Imam kini aktif sebagai influencer di media sosial, di mana ia membagikan berbagai cerita inspiratif tentang anak-anak muda yang telah berhasil ia bantu. Banyak dari mereka yang kini sukses, baik di bidang pendidikan maupun karier. Selain itu, Imam juga sering membagikan ilmu seputar keahliannya dalam bidang metalurgi dengan gaya bahasa sederhana yang mudah dipahami oleh masyarakat luas. Bagi Imam, setiap orang memiliki hak dan kemampuan untuk menggapai pendidikan setinggi-tingginya.
Saat ditanya tentang impiannya, Imam mengungkapkan keinginannya untuk melihat semakin banyak orang yang mampu meraih pendidikan tinggi. “Saya ingin terus berbagi dan membantu orang lain untuk sukses,” ujarnya. Ia juga berharap melalui media sosial, ia dapat memperluas jangkauan pesan-pesannya, sehingga semangat untuk belajar dapat menginspirasi jutaan orang di seluruh penjuru Indonesia.
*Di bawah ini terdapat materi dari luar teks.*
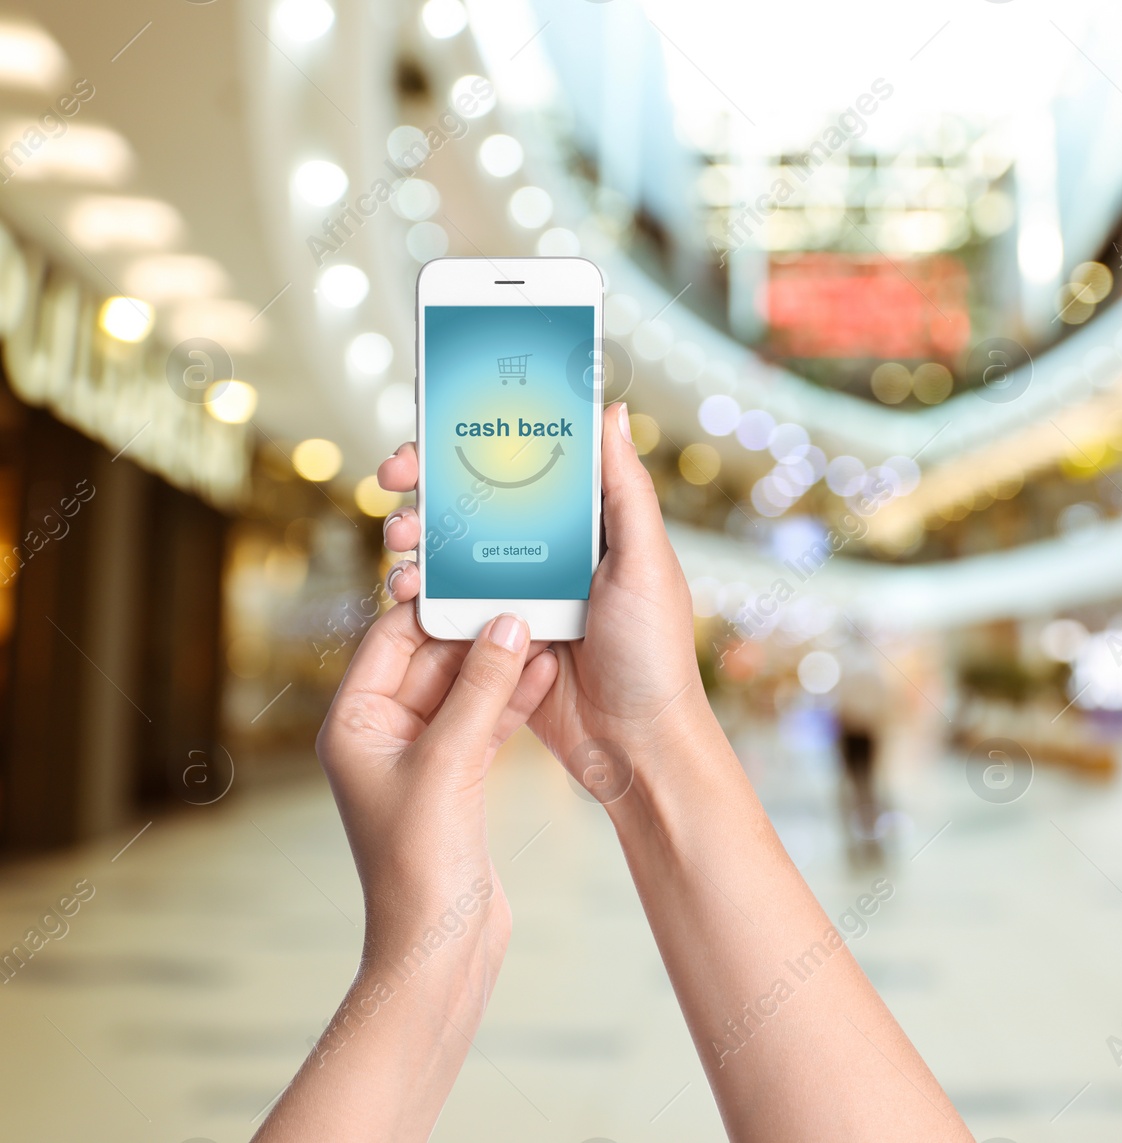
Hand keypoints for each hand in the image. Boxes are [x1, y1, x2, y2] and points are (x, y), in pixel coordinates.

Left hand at [316, 603, 555, 955]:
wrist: (441, 946)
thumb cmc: (420, 863)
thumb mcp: (449, 763)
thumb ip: (479, 690)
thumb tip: (508, 623)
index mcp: (354, 724)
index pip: (390, 640)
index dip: (433, 605)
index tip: (478, 574)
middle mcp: (382, 735)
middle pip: (431, 660)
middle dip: (477, 631)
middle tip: (523, 596)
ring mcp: (422, 758)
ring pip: (463, 690)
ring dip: (501, 662)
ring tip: (545, 627)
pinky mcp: (458, 779)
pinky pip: (484, 721)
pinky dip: (512, 699)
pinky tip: (546, 673)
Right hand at [378, 403, 709, 797]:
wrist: (635, 743)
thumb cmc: (655, 653)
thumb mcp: (647, 562)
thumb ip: (625, 490)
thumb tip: (608, 411)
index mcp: (590, 525)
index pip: (529, 463)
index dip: (484, 438)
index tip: (442, 422)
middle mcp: (551, 551)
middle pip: (477, 499)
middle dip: (429, 482)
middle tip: (397, 476)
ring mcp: (519, 594)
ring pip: (452, 548)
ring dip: (416, 534)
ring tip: (400, 540)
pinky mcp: (495, 637)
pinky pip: (447, 603)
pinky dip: (419, 591)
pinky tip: (406, 590)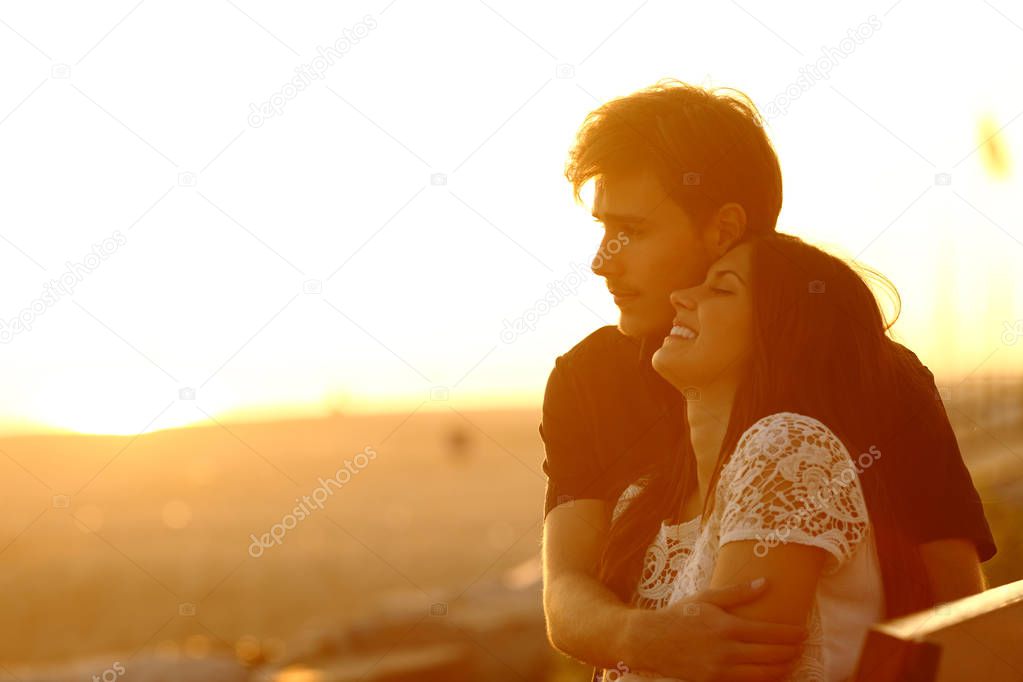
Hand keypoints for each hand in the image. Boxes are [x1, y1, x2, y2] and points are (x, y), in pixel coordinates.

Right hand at [620, 579, 806, 681]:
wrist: (650, 641)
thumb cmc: (679, 615)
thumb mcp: (706, 598)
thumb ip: (737, 593)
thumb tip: (765, 584)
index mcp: (727, 626)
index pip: (769, 632)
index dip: (790, 634)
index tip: (804, 632)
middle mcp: (726, 650)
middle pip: (770, 655)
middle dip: (791, 652)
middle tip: (802, 647)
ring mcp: (720, 669)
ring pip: (762, 674)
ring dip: (781, 669)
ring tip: (791, 662)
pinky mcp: (714, 681)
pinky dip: (762, 680)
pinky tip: (770, 675)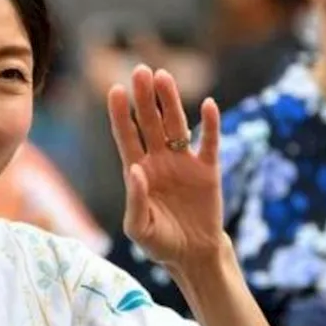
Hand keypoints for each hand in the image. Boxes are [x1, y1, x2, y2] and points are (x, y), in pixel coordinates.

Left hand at [108, 66, 225, 270]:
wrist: (193, 256)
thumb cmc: (160, 243)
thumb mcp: (139, 228)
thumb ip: (134, 200)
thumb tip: (135, 169)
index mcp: (138, 171)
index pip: (126, 136)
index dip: (121, 114)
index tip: (115, 90)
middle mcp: (159, 160)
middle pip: (150, 122)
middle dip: (144, 97)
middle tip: (140, 70)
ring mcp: (183, 162)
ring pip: (176, 125)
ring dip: (170, 101)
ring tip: (164, 76)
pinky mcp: (208, 169)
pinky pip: (209, 142)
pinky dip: (210, 124)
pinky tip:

“Pendidikan itu sangat penting dan mampu mengubah hidup. Jadi, belajarlah dengan sungguh-sungguh. Banyak beasiswa yang tersedia, jadi jangan sampai bergantung pada joki. Ingat, kuliah adalah investasi untuk diri kalian sendiri,” pesan Imam yang diakhiri dengan senyum khasnya.